[Extract provided]
We’ve got an urban campus, and that means we have tall buildings with labs on, say, a 13th floor. We really have to be careful about monitoring what's stored there, and it's very easy for people to forget to scan chemicals out once they remove them from their inventory or put them in when they receive them. So, on a regular schedule, we have a technician go to those buildings and physically rescan the inventory, and then do a reconciliation process in the software. 

Not only are we able to clean up the inventory, but we can also look for places where we can educate them on how to better manage the inventories. We can tell them, ‘This number of chemicals weren't barcoded.’ Or, ‘These were never scanned out, and here's instructions for how to do that.’ That's really time intensive, but pretty important. 

We can also electronically monitor for things like people forgetting to enter the barcodes, or forgetting to put a location, or odd container sizes. We can say, ‘Hmm, if you have that many kilograms of that substance, that's a problem. Are you sure you didn't put that in wrong?’ 

Currano 

Even if the inventory system was thoroughly automated, it wouldn't be perfect. Whenever two systems communicate with one another, you can have problems with information being transferred to the wrong fields of a record or being parsed oddly by the receiving system. Unless we were able to get all companies everywhere to agree with all other companies everywhere on how things should be input, I don't think it would ever be perfect in this world. 

This really gets at my next question! What other challenges have you run into while creating and maintaining this inventory? 

Brown 

An inherent challenge is that much of the chemical safety information online pertains to pure chemical substances, and that isn't always what the chemists or researchers are working with. They're trying to enter the name of a product: mixtures, solutions, different salt forms. And trying to associate that with a specific chemical with known hazards is a sticky problem.

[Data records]
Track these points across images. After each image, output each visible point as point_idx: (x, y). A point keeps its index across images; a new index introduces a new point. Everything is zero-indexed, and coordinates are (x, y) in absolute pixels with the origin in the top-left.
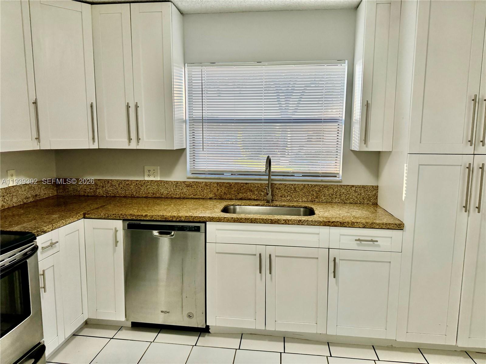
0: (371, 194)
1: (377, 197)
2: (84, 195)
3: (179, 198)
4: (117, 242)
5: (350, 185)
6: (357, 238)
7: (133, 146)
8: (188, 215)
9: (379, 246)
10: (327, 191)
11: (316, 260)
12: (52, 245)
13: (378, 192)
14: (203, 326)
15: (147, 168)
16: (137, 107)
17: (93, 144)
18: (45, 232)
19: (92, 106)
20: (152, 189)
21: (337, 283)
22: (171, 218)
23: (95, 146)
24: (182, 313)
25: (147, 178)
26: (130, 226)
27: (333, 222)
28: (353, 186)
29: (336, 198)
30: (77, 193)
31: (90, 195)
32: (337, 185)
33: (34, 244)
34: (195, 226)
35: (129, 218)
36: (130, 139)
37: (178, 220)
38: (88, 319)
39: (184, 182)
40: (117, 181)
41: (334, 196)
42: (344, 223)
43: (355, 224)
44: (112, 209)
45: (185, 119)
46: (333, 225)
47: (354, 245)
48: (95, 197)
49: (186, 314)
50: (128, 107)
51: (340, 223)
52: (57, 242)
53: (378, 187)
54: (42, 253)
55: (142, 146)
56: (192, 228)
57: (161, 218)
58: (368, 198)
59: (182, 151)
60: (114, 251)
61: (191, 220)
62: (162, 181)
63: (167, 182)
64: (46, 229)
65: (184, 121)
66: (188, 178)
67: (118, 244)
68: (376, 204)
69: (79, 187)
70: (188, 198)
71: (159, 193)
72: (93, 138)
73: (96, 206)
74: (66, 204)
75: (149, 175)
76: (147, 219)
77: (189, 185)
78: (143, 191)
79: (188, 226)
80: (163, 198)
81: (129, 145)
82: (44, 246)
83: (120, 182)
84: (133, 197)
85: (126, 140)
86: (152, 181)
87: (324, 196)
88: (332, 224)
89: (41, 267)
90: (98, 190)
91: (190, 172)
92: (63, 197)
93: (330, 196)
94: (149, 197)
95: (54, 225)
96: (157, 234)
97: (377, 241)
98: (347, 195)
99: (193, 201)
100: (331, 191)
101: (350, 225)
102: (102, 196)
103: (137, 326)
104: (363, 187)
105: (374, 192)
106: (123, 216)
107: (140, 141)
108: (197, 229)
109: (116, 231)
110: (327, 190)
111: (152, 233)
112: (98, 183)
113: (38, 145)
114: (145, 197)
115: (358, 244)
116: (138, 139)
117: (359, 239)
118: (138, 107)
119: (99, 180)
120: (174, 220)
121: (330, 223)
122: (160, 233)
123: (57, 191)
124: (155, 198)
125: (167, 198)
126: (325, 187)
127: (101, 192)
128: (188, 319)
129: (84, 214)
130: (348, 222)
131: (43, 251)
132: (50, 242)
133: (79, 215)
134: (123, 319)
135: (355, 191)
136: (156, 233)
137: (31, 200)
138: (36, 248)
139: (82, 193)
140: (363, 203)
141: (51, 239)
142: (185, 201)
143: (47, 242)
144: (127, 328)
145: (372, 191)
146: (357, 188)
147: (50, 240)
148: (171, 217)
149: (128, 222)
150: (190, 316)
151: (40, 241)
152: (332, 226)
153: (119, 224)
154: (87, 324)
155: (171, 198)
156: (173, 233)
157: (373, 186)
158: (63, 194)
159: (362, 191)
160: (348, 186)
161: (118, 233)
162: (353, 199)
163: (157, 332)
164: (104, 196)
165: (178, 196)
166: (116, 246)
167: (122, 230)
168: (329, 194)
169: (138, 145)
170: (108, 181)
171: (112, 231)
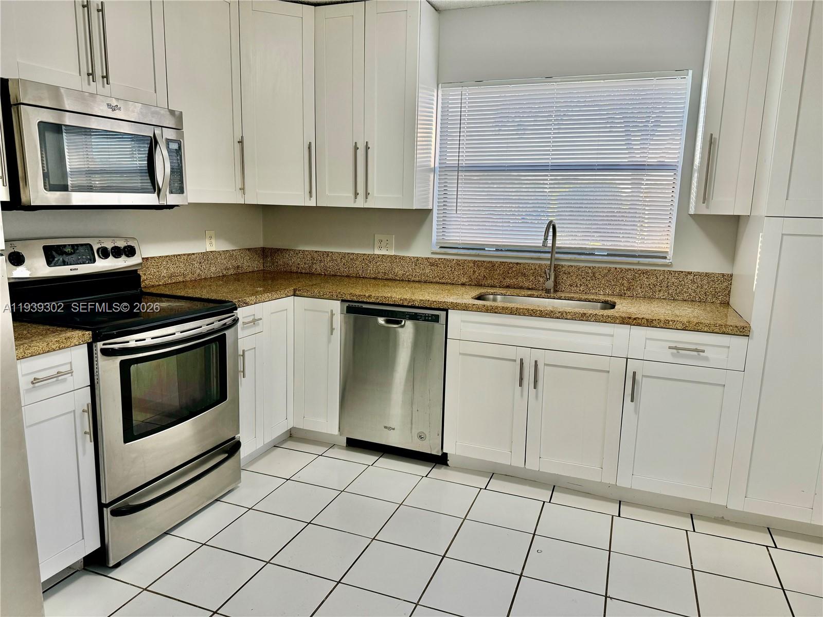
0: (720, 287)
1: (730, 292)
2: (297, 272)
3: (419, 282)
4: (332, 329)
5: (684, 272)
6: (673, 345)
7: (360, 203)
8: (424, 299)
9: (706, 359)
10: (645, 280)
11: (605, 374)
12: (255, 321)
13: (731, 284)
14: (438, 452)
15: (378, 237)
16: (367, 148)
17: (310, 200)
18: (247, 304)
19: (310, 148)
20: (384, 267)
21: (637, 411)
22: (402, 302)
23: (312, 203)
24: (411, 432)
25: (377, 252)
26: (350, 310)
27: (635, 319)
28: (690, 273)
29: (660, 291)
30: (288, 269)
31: (303, 271)
32: (664, 271)
33: (234, 315)
34: (433, 315)
35: (349, 298)
36: (356, 194)
37: (410, 304)
38: (293, 428)
39: (427, 259)
40: (339, 253)
41: (658, 288)
42: (653, 320)
43: (671, 322)
44: (329, 288)
45: (433, 166)
46: (636, 323)
47: (667, 355)
48: (310, 275)
49: (417, 433)
50: (356, 148)
51: (647, 320)
52: (261, 319)
53: (732, 276)
54: (243, 329)
55: (371, 204)
56: (429, 316)
57: (388, 300)
58: (714, 293)
59: (427, 212)
60: (329, 341)
61: (427, 305)
62: (396, 256)
63: (402, 258)
64: (248, 300)
65: (432, 168)
66: (433, 253)
67: (335, 332)
68: (726, 304)
69: (291, 260)
70: (431, 282)
71: (393, 273)
72: (310, 192)
73: (310, 283)
74: (273, 279)
75: (380, 248)
76: (371, 301)
77: (433, 263)
78: (371, 270)
79: (423, 314)
80: (398, 280)
81: (355, 202)
82: (246, 320)
83: (344, 255)
84: (358, 277)
85: (352, 195)
86: (384, 255)
87: (641, 288)
88: (635, 321)
89: (242, 345)
90: (314, 266)
91: (437, 245)
92: (270, 273)
93: (650, 287)
94: (379, 279)
95: (258, 297)
96: (383, 322)
97: (703, 351)
98: (679, 287)
99: (437, 287)
100: (653, 280)
101: (662, 325)
102: (320, 274)
103: (354, 444)
104: (707, 275)
105: (725, 284)
106: (342, 295)
107: (369, 197)
108: (436, 319)
109: (332, 315)
110: (647, 278)
111: (377, 320)
112: (316, 255)
113: (242, 197)
114: (373, 278)
115: (673, 354)
116: (367, 194)
117: (676, 347)
118: (369, 148)
119: (316, 252)
120: (405, 304)
121: (630, 320)
122: (388, 322)
123: (264, 265)
124: (387, 279)
125: (402, 280)
126: (644, 273)
127: (319, 268)
128: (419, 440)
129: (295, 290)
130: (659, 319)
131: (243, 327)
132: (252, 317)
133: (288, 290)
134: (336, 432)
135: (693, 282)
136: (381, 321)
137: (231, 272)
138: (236, 321)
139: (294, 269)
140: (704, 302)
141: (254, 315)
142: (425, 286)
143: (248, 318)
144: (340, 447)
145: (721, 281)
146: (697, 276)
147: (252, 315)
148: (401, 300)
149: (347, 304)
150: (421, 437)
151: (241, 313)
152: (634, 325)
153: (336, 306)
154: (292, 436)
155: (408, 281)
156: (403, 323)
157: (723, 275)
158: (272, 269)
159: (705, 282)
160: (682, 272)
161: (335, 318)
162: (688, 294)
163: (377, 456)
164: (322, 275)
165: (417, 279)
166: (332, 334)
167: (339, 315)
168: (650, 285)
169: (366, 202)
170: (327, 253)
171: (327, 314)
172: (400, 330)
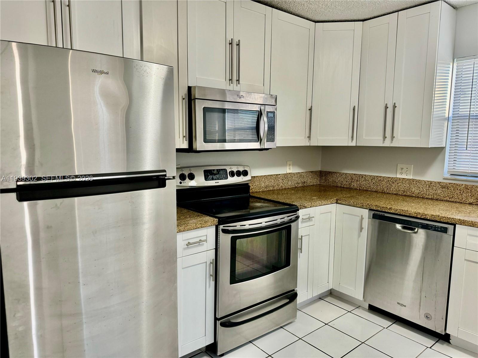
2: (341, 187)
3: (432, 199)
4: (361, 229)
7: (387, 143)
8: (435, 214)
12: (310, 219)
14: (442, 332)
15: (400, 166)
16: (395, 107)
17: (352, 142)
18: (305, 207)
19: (354, 109)
20: (402, 187)
22: (416, 215)
23: (353, 144)
24: (419, 312)
25: (399, 176)
26: (375, 217)
30: (335, 184)
31: (345, 186)
33: (297, 214)
34: (442, 227)
35: (374, 208)
36: (385, 137)
37: (422, 217)
38: (332, 289)
39: (439, 183)
40: (371, 176)
44: (361, 200)
48: (349, 189)
49: (424, 314)
50: (386, 107)
52: (313, 217)
54: (302, 222)
55: (395, 144)
56: (438, 228)
57: (405, 212)
59: (441, 150)
60: (359, 236)
61: (437, 219)
62: (414, 180)
63: (419, 181)
64: (306, 205)
65: (447, 118)
66: (444, 179)
67: (363, 230)
69: (337, 179)
70: (442, 200)
71: (410, 192)
72: (352, 137)
73: (348, 195)
74: (325, 191)
75: (401, 173)
76: (391, 212)
77: (444, 187)
78: (394, 188)
79: (433, 225)
80: (414, 197)
81: (383, 143)
82: (304, 217)
83: (374, 178)
84: (383, 193)
85: (381, 138)
86: (404, 179)
89: (301, 232)
90: (353, 183)
91: (448, 173)
92: (324, 186)
94: (399, 195)
95: (312, 203)
96: (400, 228)
99: (447, 204)
102: (356, 189)
103: (373, 309)
106: (370, 206)
107: (394, 139)
108: (445, 230)
109: (362, 218)
111: (395, 226)
112: (354, 176)
113: (309, 142)
114: (395, 194)
116: (393, 137)
118: (396, 107)
119: (354, 174)
120: (419, 216)
122: (404, 228)
123: (320, 181)
124: (405, 196)
125: (418, 197)
127: (355, 185)
128: (425, 319)
129: (337, 200)
131: (303, 221)
132: (309, 216)
133: (333, 199)
134: (361, 298)
136: (399, 226)
137: (300, 185)
138: (298, 217)
139: (339, 185)
141: (309, 214)
142: (437, 203)
143: (307, 216)
144: (364, 309)
147: (308, 214)
148: (415, 213)
149: (373, 212)
150: (427, 317)
151: (301, 213)
153: (365, 213)
154: (332, 293)
155: (423, 198)
156: (416, 230)
158: (325, 184)
161: (364, 221)
164: (358, 189)
165: (430, 197)
166: (361, 231)
167: (367, 219)
169: (392, 142)
170: (362, 176)
171: (358, 217)
172: (414, 235)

[Task details]
Please state what, according to the chemical inventory interview, a technician does on a regular schedule in the campus's tall buildings.

[Exercise output]
The technician goes to those buildings, physically rescans the inventory, and then does a reconciliation process in the software.